Dans le cadre de la lutte contre le phénomène des enfants en situation de rue, le gouvernement compte mettre en place un centre d’encadrement de ces enfants. Il sera érigé dans la province de Cankuzo.
Le gouvernement compte mettre en place un centre d’encadrement . destiné aux enfants en situation de rue.
Le gouvernement compte mettre en place un centre d’encadrement destiné aux enfants en situation de rue. Il sera érigé dans la province de Cankuzo. Cela a été précisé par le ministre de l’Intérieur, du Développement Communautaire et de la Sécurité Publique lundi le 15 mai 2023 dans une réunion avec les habitants de la commune Ntahangwa.
Selon lui, tous les enfants en situation de rue vont transiter vers ce centre afin d’être encadrés dans l’objectif de leur permettre de préparer leur avenir. Cela rentre dans le cadre de la lutte contre le phénomène des enfants de la rue qui est en passe de devenir un fléau.
Un des habitants de la commune Ntahangwa qui a participé à cette réunion a lancé un cri d’alerte : « Les enfants de la rue se multiplient du jour au jour en mairie de Bujumbura et commencent à devenir des bandits».
L’idée de création dudit centre est née au moment où pas mal de mesures qui ont été prises par l’Etat pour retirer les enfants de la rue n’ont pas porté de fruits. Les enfants en situation de rue quémandent toujours de quoi se nourrir. Ils dorment à la belle étoile, dans les caniveaux ou sur les vérandas des magasins. Ils se couvrent de cartons ou de sacs. Et, de temps en temps, ils consomment les stupéfiants.

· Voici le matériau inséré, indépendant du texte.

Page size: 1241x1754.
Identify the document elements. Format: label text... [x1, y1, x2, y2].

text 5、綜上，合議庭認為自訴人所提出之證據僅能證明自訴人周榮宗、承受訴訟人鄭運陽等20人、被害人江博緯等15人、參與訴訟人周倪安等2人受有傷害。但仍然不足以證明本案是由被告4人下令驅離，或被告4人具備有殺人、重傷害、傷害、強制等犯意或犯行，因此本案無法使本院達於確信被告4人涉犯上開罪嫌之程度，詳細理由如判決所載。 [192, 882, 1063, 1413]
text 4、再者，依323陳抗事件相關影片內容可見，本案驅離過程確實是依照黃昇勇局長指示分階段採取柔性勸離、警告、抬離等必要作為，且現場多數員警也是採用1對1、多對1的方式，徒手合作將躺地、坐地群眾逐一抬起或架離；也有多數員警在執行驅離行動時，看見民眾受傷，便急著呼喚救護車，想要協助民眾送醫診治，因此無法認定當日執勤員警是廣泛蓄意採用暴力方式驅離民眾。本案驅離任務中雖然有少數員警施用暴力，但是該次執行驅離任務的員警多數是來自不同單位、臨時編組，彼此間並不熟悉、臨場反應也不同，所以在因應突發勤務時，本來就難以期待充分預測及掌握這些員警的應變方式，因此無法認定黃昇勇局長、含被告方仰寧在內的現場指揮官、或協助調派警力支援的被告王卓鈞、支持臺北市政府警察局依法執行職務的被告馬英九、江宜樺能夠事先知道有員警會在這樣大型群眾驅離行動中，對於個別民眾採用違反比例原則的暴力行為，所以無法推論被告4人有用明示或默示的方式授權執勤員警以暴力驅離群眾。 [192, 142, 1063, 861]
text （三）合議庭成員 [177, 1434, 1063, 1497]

Jacques Nshimirimana, commissaire chargé des droits de l’enfant au sein de la Commission Nationale Indépendante des Droits de l’Homme (CNIDH), ne cesse de dire que ces enfants grandissent avec des blessures au le cœur.

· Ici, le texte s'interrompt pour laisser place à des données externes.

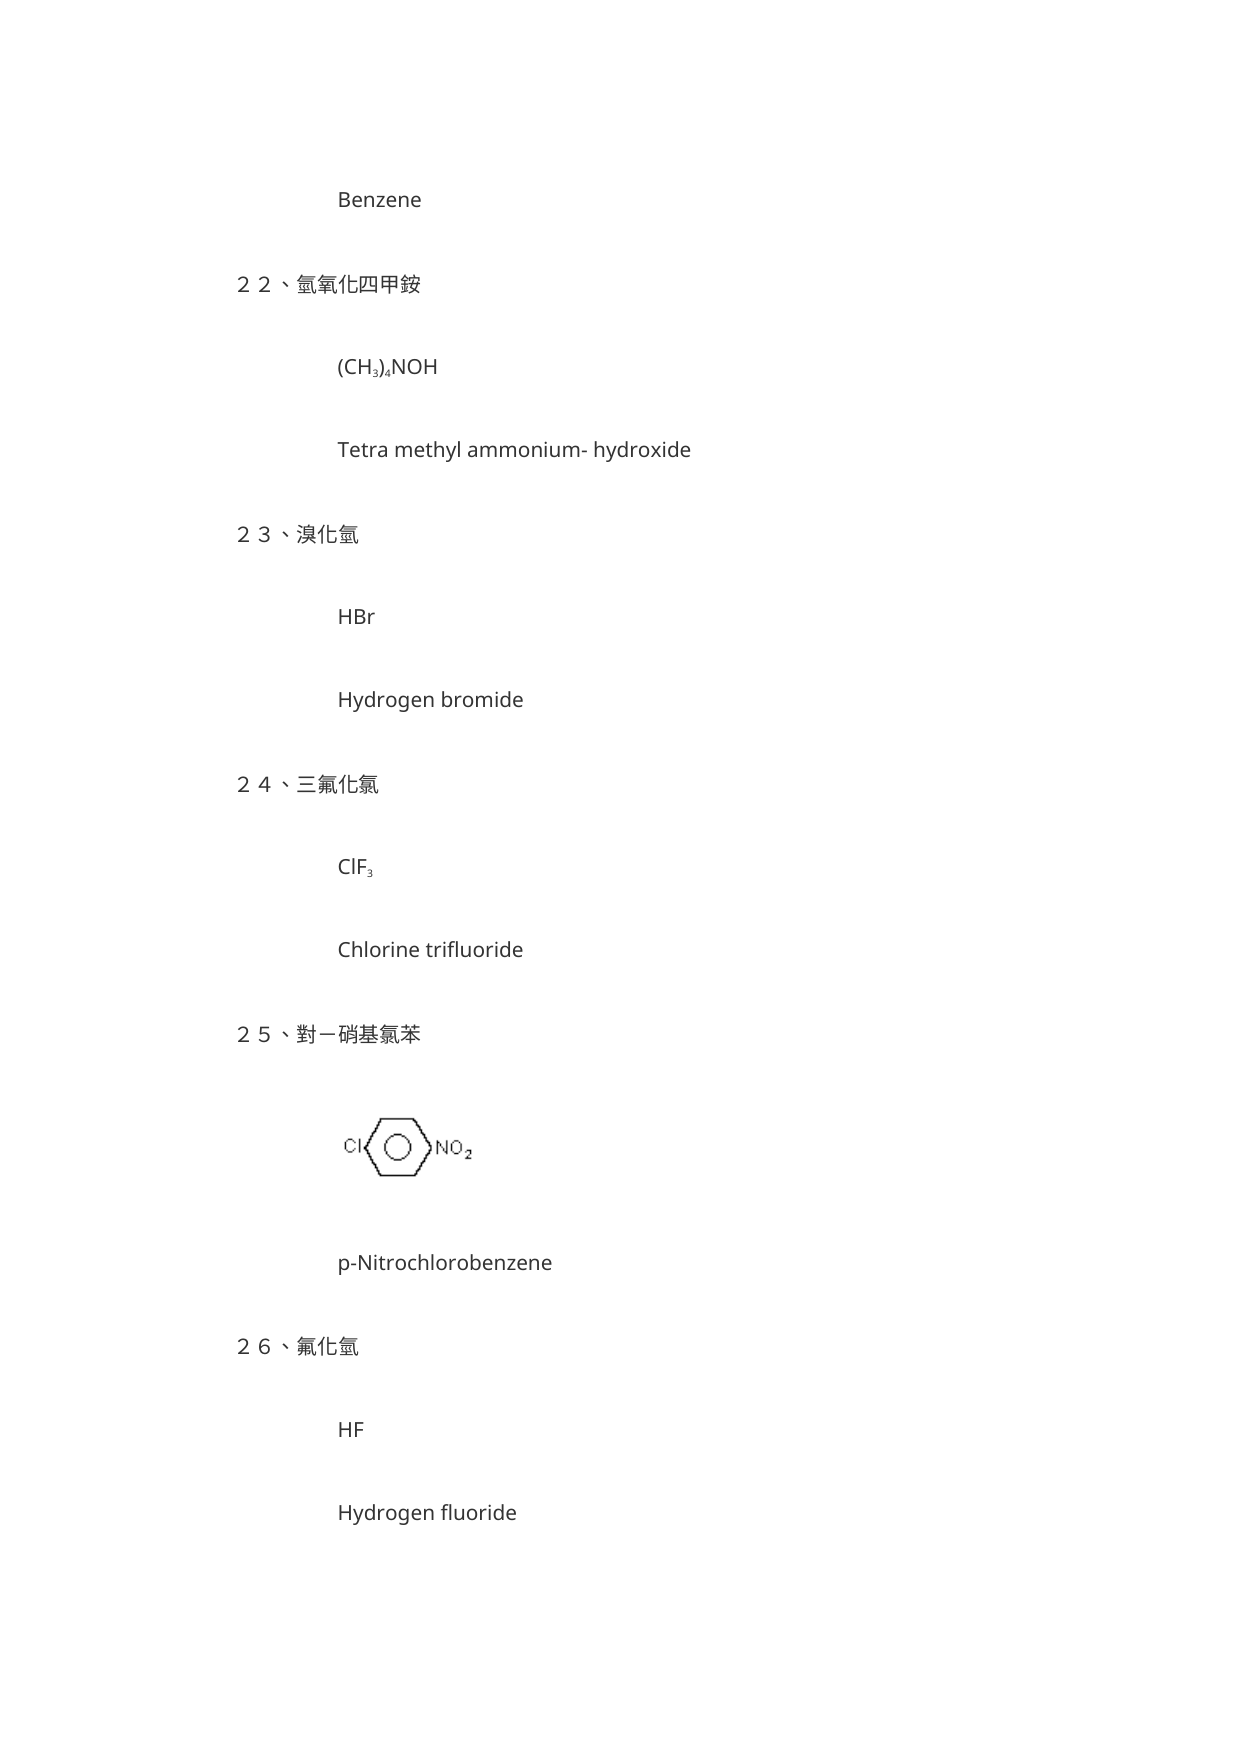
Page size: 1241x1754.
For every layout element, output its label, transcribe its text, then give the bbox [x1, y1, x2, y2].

text ２５、對－硝基氯苯 [234, 992, 1053, 1054]
text Chlorine trifluoride [292, 908, 1053, 971]
text ClF3 [292, 825, 1053, 887]
text HF [292, 1387, 1053, 1450]
text Benzene [292, 158, 1053, 221]
text Hydrogen fluoride [292, 1471, 1053, 1533]
text (CH3)4NOH [292, 325, 1053, 387]
text ２４、三氟化氯 [234, 742, 1053, 804]
text ２３、溴化氫 [234, 492, 1053, 554]
text Tetra methyl ammonium- hydroxide [292, 408, 1053, 471]
text Hydrogen bromide [292, 658, 1053, 721]
text ２６、氟化氫 [234, 1304, 1053, 1367]
text p-Nitrochlorobenzene [292, 1221, 1053, 1283]
text ２２、氫氧化四甲銨 [234, 242, 1053, 304]
text HBr [292, 575, 1053, 637]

Certes, ils souffrent beaucoup et ne sont pas appuyés par qui que ce soit. Il fait remarquer que demain ou après-demain, ils se vengeront contre la société parce que dans leur jeune âge, personne n’est venu à leur aide.
«Il est déplorable de voir les enfants dormir dans la rue»
Christine Ntahe, défenseure des droits de l’enfant souligne qu’il est déplorable de voir les enfants élire domicile dans la rue. Pour elle, ce sont les comportements des parents qui en sont la cause. Un parent digne de son nom ne peut pas rester tranquille alors qu’il ne sait pas où se trouve son enfant.
Selon Mme Ntahe, les administratifs à la base au niveau des collines et des quartiers doivent savoir les problèmes auxquelles font face les enfants en situation de la rue et les raisons qui les poussent à fuir leurs familles. C’est probablement la misère qui en est la principale cause. Or, aussi longtemps que les niveaux de vie des familles resteront faibles, le problème persistera.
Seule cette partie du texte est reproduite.